The most direct, and often least complicated, way to give visibility of whether packet timing technologies are delivering the expected synchronisation performance is to measure the produced or synthesised signals at the slave clock. Whether sync is delivered across a Carrier Ethernet, Microwave, or IP/MPLS network using IEEE 1588v2 (PTPv2) the ‘business end’ and proof of slave clock performance can be ascertained via the frequency, pulse, or time-code produced by it.

Connecting to a frequency, 1PPS or time-code output of a slave clock is often much quicker to perform and the, subsequent results simpler to analyse, than the more complicated procedures required to measure the performance or Packet Delay Variation (PDV) of an Ethernet or IP timing flow.

If the measured output performance is within specification for that part of the network, it doesn’t matter that PTPv2 packets may be occasionally dropped in the network or that the PDV sometimes strays outside the nominal quality levels because as long as the application is getting the quality of clock it requires then packet performance is of secondary importance.

Packet Delay Variation of the PTPv2 flow worries some engineers and they can, and do, invest valuable time and resources trying to unnecessarily find and solve perceived issues.

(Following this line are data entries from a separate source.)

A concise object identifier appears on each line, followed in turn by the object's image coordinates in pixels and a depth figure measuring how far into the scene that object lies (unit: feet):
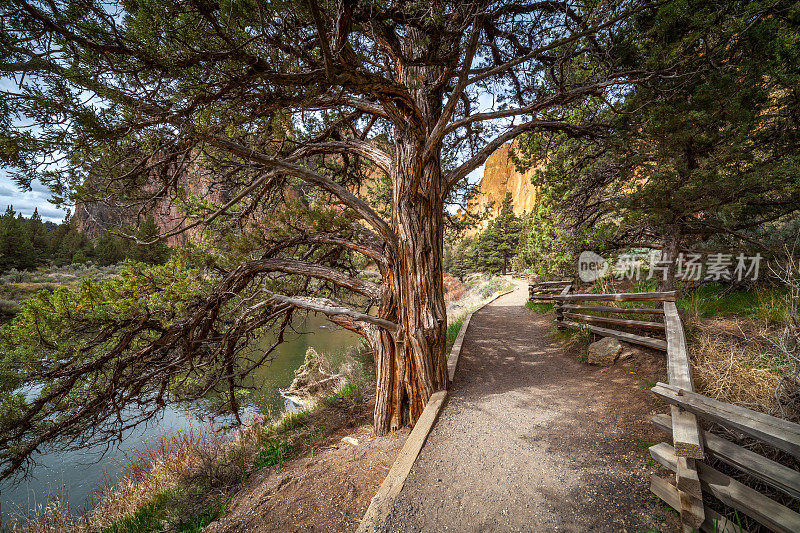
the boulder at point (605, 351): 16.78
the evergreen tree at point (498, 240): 98.89
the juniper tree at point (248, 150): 6.06
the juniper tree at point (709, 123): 12.10
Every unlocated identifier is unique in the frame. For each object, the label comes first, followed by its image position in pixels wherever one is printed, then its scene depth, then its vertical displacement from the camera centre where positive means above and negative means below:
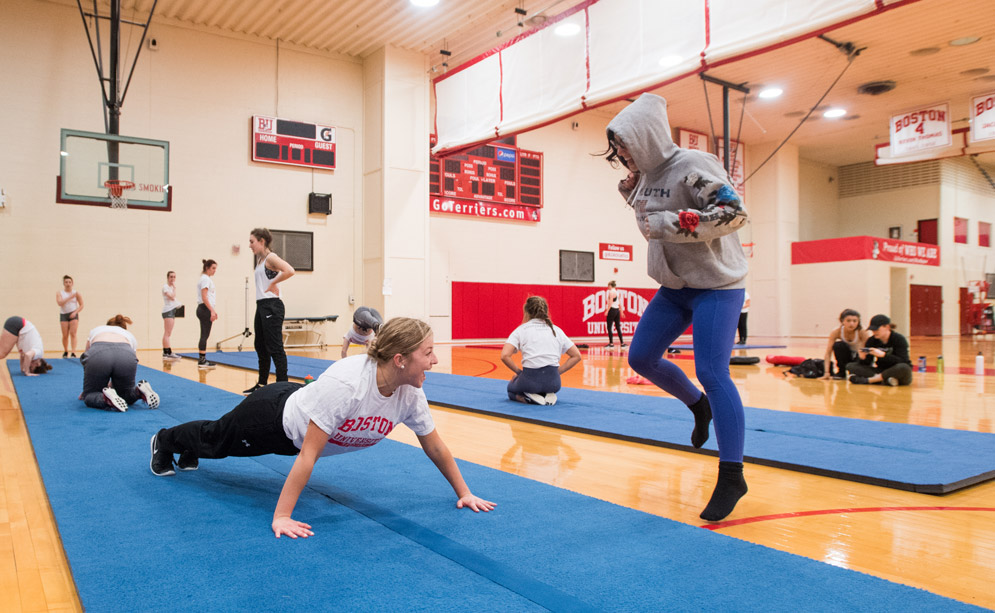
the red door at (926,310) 20.19 +0.06
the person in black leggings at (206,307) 8.24 +0.04
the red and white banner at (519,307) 15.11 +0.09
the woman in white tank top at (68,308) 9.83 +0.02
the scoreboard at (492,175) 14.59 +3.12
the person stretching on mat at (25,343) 6.21 -0.34
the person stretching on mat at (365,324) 5.29 -0.11
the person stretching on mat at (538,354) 5.04 -0.33
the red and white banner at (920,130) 13.48 +3.79
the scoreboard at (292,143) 12.63 +3.30
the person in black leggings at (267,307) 5.36 +0.03
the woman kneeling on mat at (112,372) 4.57 -0.43
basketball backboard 8.89 +2.00
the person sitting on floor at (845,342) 7.16 -0.34
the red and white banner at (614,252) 17.41 +1.59
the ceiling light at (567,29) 8.68 +3.75
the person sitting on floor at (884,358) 6.68 -0.48
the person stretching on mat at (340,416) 2.08 -0.36
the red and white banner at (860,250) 18.39 +1.78
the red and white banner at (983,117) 12.27 +3.66
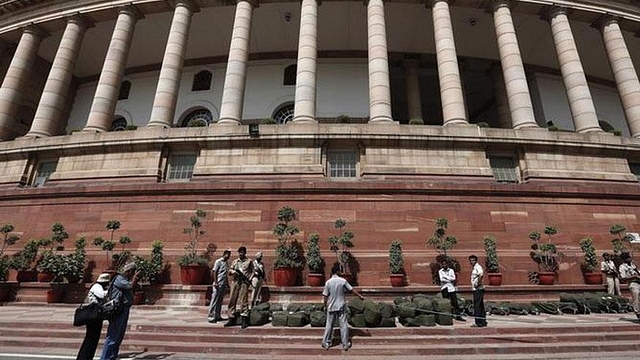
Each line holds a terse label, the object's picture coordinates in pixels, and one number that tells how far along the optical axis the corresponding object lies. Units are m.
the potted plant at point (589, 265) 11.40
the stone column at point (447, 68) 15.39
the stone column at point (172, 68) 15.98
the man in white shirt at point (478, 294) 7.96
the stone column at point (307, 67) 15.20
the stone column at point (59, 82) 17.44
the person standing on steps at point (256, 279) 8.88
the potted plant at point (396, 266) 10.89
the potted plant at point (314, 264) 10.75
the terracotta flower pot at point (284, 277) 10.75
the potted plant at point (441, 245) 11.25
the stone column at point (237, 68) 15.62
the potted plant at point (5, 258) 11.49
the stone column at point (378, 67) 15.27
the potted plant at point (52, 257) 11.19
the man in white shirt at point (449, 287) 9.20
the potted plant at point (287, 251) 10.77
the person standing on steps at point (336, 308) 6.66
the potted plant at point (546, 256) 11.25
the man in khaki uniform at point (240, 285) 7.85
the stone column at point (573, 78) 16.17
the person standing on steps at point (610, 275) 11.11
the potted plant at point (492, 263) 11.03
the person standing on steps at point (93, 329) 5.29
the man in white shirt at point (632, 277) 8.19
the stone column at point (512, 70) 15.69
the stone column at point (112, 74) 16.58
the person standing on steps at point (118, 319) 5.57
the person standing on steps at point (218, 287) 8.27
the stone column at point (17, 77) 18.69
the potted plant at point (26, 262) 11.77
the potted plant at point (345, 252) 11.17
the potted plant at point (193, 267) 10.97
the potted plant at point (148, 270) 10.79
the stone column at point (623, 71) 16.97
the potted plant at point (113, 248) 11.35
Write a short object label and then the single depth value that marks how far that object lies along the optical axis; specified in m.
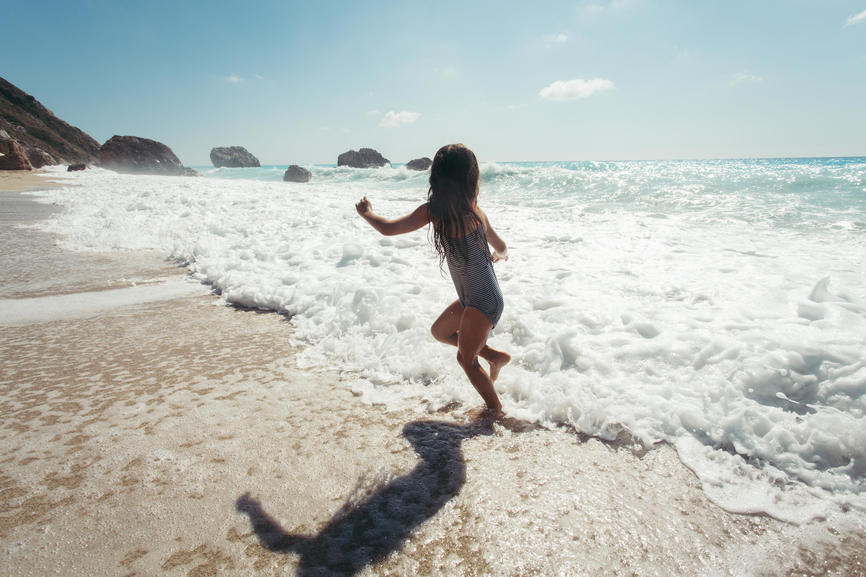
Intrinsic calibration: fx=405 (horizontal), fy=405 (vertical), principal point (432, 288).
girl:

From experience and sync monitoring projects, Chronos experts know that well engineered networks and PTPv2 clients will produce in-specification clock in many types of network conditions and this can be verified by monitoring the frequency, pulse or time-code from a test point. Of course if the measured clock is not within specification then investigation into the incoming flow is required but it does not need to be the first step.